START Materials provided

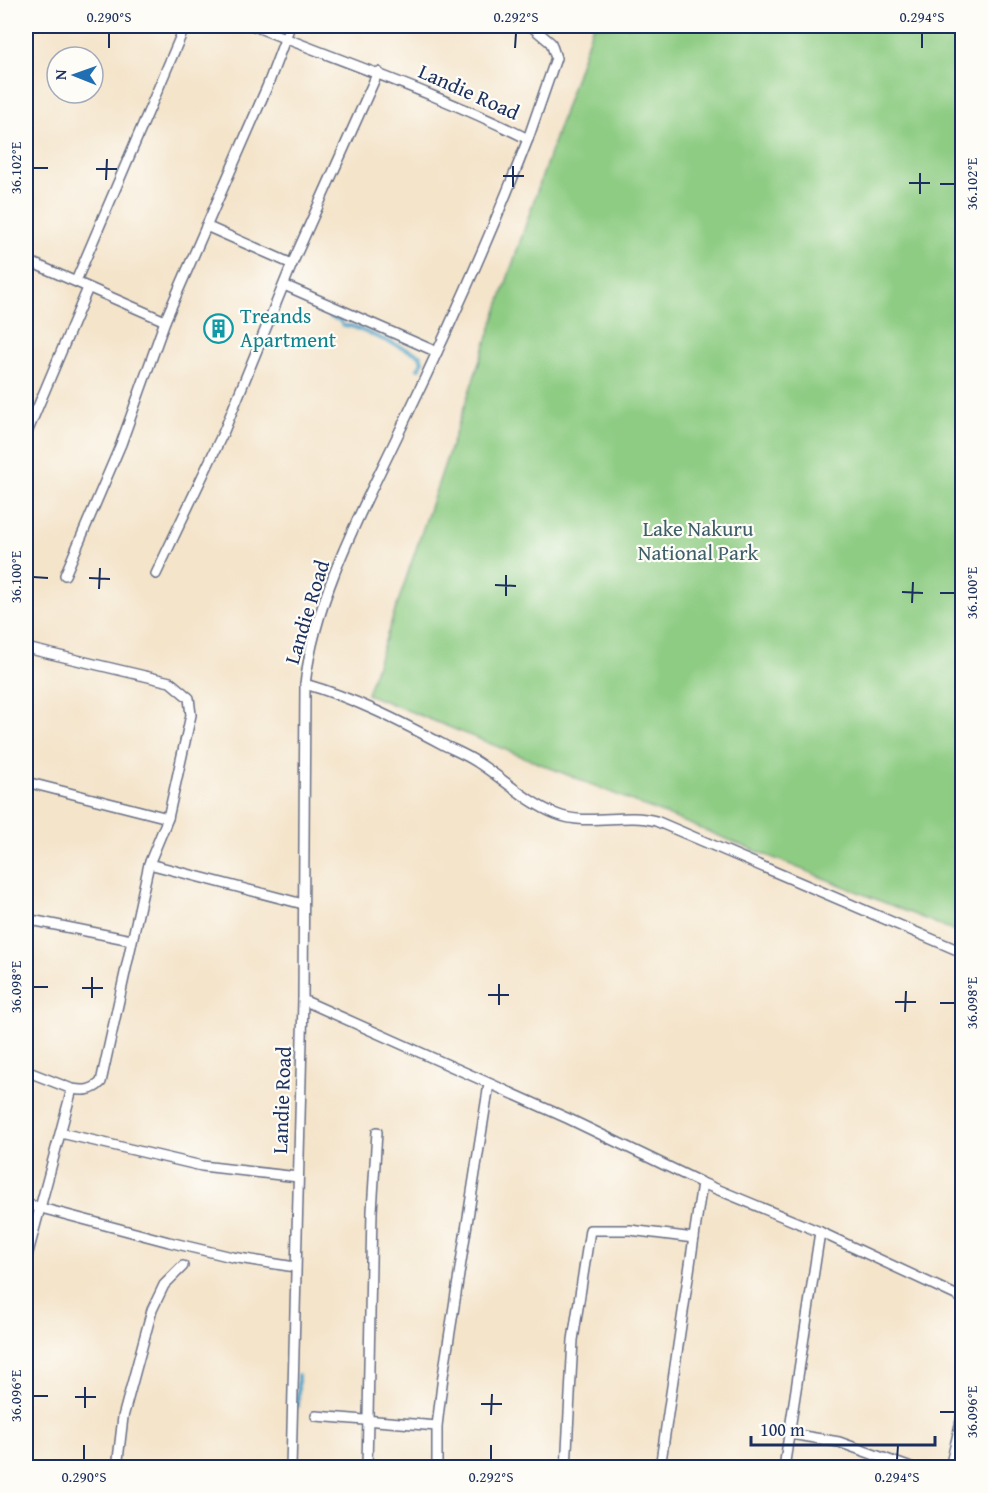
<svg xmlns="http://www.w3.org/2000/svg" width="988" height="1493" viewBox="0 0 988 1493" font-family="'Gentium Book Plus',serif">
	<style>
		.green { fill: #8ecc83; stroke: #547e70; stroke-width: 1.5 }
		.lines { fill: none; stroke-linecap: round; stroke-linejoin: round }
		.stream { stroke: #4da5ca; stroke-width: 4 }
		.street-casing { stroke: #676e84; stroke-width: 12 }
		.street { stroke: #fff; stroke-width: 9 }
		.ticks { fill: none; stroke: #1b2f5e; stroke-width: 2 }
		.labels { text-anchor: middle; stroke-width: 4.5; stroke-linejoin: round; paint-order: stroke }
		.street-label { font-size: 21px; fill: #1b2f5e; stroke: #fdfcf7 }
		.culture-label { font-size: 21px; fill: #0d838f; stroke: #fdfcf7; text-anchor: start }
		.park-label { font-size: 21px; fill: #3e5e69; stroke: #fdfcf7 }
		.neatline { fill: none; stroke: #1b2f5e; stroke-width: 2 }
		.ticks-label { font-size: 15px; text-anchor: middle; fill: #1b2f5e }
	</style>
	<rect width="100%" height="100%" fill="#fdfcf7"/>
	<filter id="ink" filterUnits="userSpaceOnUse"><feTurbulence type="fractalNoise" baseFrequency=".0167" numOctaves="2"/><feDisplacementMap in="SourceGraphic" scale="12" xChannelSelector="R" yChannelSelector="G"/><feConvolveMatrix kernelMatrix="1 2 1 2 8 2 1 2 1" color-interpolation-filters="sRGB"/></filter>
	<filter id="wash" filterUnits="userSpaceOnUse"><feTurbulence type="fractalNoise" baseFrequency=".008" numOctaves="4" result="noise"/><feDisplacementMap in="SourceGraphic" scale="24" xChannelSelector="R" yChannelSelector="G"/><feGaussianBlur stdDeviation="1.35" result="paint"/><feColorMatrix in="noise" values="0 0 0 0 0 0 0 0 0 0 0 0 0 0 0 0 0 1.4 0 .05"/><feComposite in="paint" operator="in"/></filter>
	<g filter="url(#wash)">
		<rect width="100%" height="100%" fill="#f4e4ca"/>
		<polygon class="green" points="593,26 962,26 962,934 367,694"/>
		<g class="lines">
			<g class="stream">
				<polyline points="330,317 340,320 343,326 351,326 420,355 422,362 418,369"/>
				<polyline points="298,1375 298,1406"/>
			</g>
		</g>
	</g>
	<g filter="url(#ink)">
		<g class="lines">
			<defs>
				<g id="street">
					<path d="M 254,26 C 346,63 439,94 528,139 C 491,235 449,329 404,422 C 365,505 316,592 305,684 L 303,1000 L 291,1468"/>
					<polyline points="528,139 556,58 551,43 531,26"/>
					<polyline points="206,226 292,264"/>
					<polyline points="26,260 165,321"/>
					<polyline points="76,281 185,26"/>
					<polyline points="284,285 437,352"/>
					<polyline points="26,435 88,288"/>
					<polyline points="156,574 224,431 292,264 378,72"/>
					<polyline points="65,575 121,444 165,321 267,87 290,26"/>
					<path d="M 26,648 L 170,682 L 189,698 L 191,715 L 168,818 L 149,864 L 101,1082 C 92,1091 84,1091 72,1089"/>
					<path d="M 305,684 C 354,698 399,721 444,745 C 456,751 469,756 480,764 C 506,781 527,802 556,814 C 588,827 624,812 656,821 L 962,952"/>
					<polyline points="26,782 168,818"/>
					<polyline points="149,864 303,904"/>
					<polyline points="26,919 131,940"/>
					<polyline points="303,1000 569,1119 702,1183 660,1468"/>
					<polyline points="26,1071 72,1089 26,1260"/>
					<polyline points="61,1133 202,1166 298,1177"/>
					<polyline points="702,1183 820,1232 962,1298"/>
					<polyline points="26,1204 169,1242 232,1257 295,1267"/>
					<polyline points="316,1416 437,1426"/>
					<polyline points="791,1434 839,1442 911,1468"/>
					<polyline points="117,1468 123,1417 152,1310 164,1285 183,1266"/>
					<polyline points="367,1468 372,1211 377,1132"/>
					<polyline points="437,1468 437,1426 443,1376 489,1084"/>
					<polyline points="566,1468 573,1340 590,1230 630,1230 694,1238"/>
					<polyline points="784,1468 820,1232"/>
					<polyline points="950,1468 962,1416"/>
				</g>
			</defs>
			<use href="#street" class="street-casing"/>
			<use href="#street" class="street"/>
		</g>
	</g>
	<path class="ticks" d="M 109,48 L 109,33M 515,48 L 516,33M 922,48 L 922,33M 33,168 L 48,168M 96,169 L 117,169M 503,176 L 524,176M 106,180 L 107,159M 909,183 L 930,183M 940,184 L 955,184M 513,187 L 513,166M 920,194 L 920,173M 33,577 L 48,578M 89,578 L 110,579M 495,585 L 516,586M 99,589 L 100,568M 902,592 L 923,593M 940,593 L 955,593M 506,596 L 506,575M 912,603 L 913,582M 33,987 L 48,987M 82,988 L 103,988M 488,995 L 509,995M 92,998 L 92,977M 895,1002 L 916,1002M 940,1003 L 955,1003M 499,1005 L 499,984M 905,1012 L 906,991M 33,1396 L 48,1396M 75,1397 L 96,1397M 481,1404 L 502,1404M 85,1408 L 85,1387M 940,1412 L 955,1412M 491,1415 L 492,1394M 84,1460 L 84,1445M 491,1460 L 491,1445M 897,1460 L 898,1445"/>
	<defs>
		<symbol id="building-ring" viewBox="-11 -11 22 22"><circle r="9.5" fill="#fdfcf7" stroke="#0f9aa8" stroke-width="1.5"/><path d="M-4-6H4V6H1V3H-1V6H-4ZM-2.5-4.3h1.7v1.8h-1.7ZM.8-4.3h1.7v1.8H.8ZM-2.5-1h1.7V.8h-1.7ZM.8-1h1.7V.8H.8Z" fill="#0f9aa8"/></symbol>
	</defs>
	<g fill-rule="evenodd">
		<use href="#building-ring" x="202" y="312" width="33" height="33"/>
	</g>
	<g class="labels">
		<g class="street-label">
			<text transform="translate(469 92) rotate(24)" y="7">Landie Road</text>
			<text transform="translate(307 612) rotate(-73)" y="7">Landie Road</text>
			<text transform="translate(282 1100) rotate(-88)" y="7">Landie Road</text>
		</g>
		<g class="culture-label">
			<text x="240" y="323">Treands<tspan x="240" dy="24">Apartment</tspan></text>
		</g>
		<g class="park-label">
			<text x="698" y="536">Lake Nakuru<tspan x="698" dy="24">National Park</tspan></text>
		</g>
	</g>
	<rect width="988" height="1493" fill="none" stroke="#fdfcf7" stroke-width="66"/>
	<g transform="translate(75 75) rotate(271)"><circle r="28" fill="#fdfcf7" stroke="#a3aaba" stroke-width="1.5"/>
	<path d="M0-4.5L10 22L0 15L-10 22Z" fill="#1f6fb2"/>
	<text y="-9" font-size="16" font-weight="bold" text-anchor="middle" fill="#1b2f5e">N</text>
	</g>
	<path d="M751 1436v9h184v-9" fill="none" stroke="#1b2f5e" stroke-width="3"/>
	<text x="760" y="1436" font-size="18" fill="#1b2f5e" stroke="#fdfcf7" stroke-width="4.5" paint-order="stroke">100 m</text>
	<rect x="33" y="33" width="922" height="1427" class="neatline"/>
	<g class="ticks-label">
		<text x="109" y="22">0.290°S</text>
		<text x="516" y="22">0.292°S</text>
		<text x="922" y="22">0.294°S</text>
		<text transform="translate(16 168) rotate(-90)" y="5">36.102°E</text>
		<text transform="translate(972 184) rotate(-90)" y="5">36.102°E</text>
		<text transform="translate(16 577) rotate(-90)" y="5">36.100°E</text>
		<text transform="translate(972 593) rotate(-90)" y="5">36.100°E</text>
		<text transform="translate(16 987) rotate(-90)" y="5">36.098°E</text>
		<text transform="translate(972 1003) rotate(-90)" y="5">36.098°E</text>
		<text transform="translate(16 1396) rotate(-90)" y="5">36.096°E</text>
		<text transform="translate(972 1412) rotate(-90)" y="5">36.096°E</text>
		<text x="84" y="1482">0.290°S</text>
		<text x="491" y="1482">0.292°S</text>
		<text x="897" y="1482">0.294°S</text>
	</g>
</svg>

END Materials provided

> **Activity**: Which lines of the entries above contain the word "wash"? Copy each of them.

> **Response**:
	<filter id="wash" filterUnits="userSpaceOnUse"><feTurbulence type="fractalNoise" baseFrequency=".008" numOctaves="4" result="noise"/><feDisplacementMap in="SourceGraphic" scale="24" xChannelSelector="R" yChannelSelector="G"/><feGaussianBlur stdDeviation="1.35" result="paint"/><feColorMatrix in="noise" values="0 0 0 0 0 0 0 0 0 0 0 0 0 0 0 0 0 1.4 0 .05"/><feComposite in="paint" operator="in"/></filter>
	<g filter="url(#wash)">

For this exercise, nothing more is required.